• [TRY IT] Whenever a line in the data below includes the string "right", copy it out.

• [MATERIAL PROVIDED]
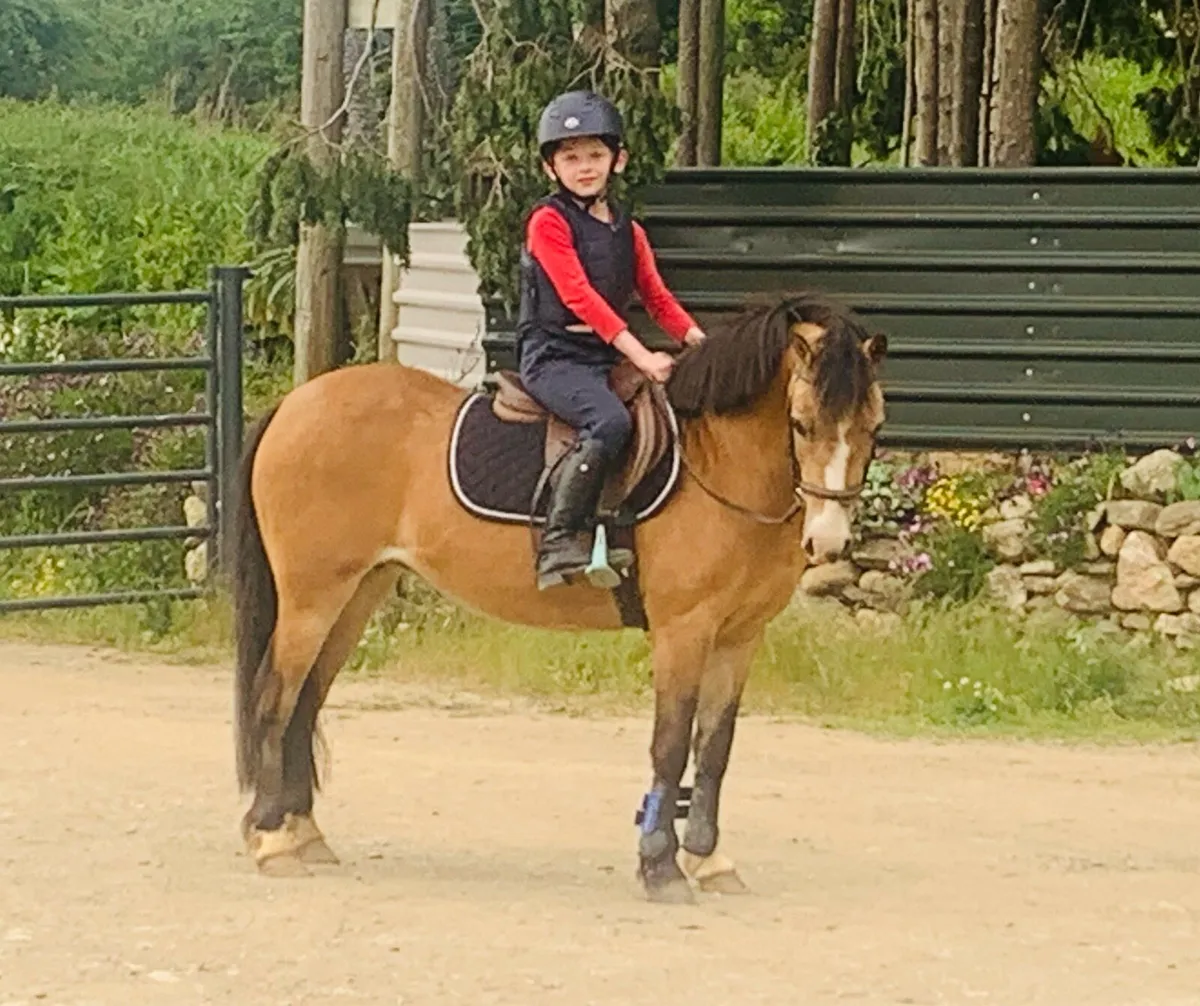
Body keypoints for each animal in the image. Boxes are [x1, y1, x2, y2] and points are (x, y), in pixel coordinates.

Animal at [230, 291, 888, 903]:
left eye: (873, 428)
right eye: (801, 424)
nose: (828, 540)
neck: (715, 461)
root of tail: (297, 403)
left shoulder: (739, 637)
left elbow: (715, 748)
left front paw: (709, 859)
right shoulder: (684, 631)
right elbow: (671, 744)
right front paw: (660, 867)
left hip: (356, 593)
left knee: (307, 701)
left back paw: (304, 833)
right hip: (312, 599)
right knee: (274, 699)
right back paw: (271, 840)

• [EXERCISE OUTPUT]
right eye: (801, 424)
right shoulder: (684, 631)
right elbow: (671, 744)
right front paw: (660, 867)
right hip: (312, 599)
right knee: (274, 699)
right back paw: (271, 840)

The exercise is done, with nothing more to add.